The following table explains how GST charges and refunds interact with business entities.

Category of Entity Relation to GST & ANTS Is GST a deductible business expense for social security purposes?
Entity has an ABN and IS registered for the GST.
  • MUST charge GST and remit it to the ATO
  • CAN claim input tax credits
  • GST paid to ATO is a taxation liability and is NOT allowed as a business deduction.
  • Any input tax credits or GST refunds received from the ATO are NOT income for social security purposes.
Entity has an ABN and is NOT registered for the GST.
  • CANNOT charge GST
  • CANNOT claim input tax credits
  • NOT subject to 46.5% withholding tax
  • GST included in the cost of allowable business expenses ARE deductible.
Entity DOES NOT have an ABN, so therefore cannot register for the GST.
  • CANNOT charge GST
  • CANNOT claim input tax credits
  • Subject to withholding tax of 46.5% if paid by GST registered entity.
  • As above

Where GST costs cannot be claimed back as input tax credits from the ATO they will be allowed as business deductions for social security purposes. This is similar to the previous treatment of the former wholesale sales tax component of goods purchased for use by the business.

Policy reference: SS Guide 4.3.3.20 Income from employment or independent contracting, 4.7.5.10 Goods & Services Tax (GST)

How to assess income for GST registered businesses

Centrelink should seek verification from the income support recipient that they ARE registered for the GST before applying this policy.

While the GST paid to the ATO is not a business deduction, any amount forwarded to the ATO is not included in the recipient's gross income for social security purposes.

In addition, allowable business deductions should not include amounts for which the recipient receives an input tax credit or refund from the ATO.

Example: Fred operates a lawn mowing business and IS GST registered.

  • Fred has an annual gross income of $11,000. Over a year, he remits $1,000 in GST to the ATO.
  • His adjusted gross income is $10,000 (gross less GST remitted to ATO).
  • His allowable deductions are $2,320 (e.g. petrol, blades, spark plugs, depreciation) LESS the input tax credits of $853 he receives from the ATO.
  • His allowable business deductions are ($2,320 - $853) = $1,467.
  • Fred's annual income for social security purposes is ($10,000 - $1,467) = $8,533.

Policy reference: SS Guide 4.7.1.10 General Provisions for Sole Traders & Partnerships, 4.7.1.30 Assessment of business deductions & losses for sole traders & partnerships

How to assess income from a business not GST registered

When an income support recipient is not registered in the GST system, they DO NOT remit GST to the ATO and do not receive input tax credits.
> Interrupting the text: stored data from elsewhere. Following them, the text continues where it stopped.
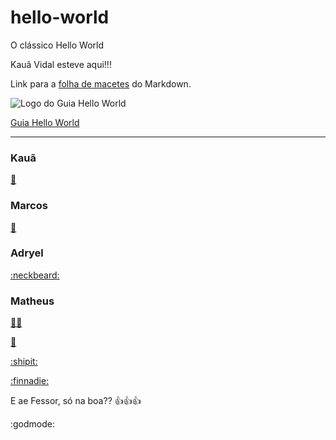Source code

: # hello-world
O clássico Hello World

Kauã Vidal esteve aqui!!!

Link para a [folha de macetes](https://github.com/adam-p/markdown-here/wiki/Markdown-Cheatsheet) do Markdown.


![Logo do Guia Hello World](https://github.com/tarcnux/hello-world/blob/Edi%C3%A7%C3%B5es-no-Readme/Hello%20World%20Guide.PNG "Guia Hello World Com a edição do JoãoVictorAcampora")

[Guia Hello World](https://guides.github.com/activities/hello-world/)

---

### Kauã
[:mount_fuji:](https://gist.github.com/rxaviers/7360908)

### Marcos
[:dragon_face:](https://gist.github.com/rxaviers/7360908)

### Adryel
[:neckbeard:](https://github.com/adryel97)

### Matheus
[:guardsman:](https://gist.github.com/rxaviers/7360908)

[:japanese_ogre:](https://gist.github.com/rxaviers/7360908)

[:shipit:](https://gist.github.com/rxaviers/7360908)

[:finnadie:](https://gist.github.com/rxaviers/7360908)

E ae Fessor, só na boa?? :+1::+1::+1:

:godmode:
This group of income support recipients will generally be assessed in the same way they were before the introduction of the GST.

Example: Fred's brother Greg also operates a lawn mowing business but has elected not to register for the GST.

  • Greg has an annual gross income of $11,000 (he has increased his prices to match Fred). He does not remit any GST to the ATO.
  • His allowable deductions are $2,320 (includes GST component paid in goods etc).
  • He receives NO input tax credits on goods or services used in the business.
  • Greg's annual income for social security purposes is ($11,000 - $2,320) = $8,680.

Policy reference: SS Guide 4.7.1.10 General Provisions for Sole Traders & Partnerships, 4.7.1.30 Assessment of income for sole traders & partnershipsAssessment of business deductions & losses for sole traders & partnerships

Changes to the fringe benefits reporting arrangements

Income tax is not paid by employees on the fringe benefits they receive. The taxation liability is met by the employer.

After 1 April 2007, if the non-grossed up value of the fringe benefits received in an FBT year (1 April to 31 March) exceeds $2,000, they become reportable to the ATO. They are then 'grossed up' and recorded as a separate item on the income support recipient's payment summary for the corresponding income year (1 July to 30 June).

Further information on this topic and the assessment of fringe benefits for income support purposes can be found at 4.3.3.60.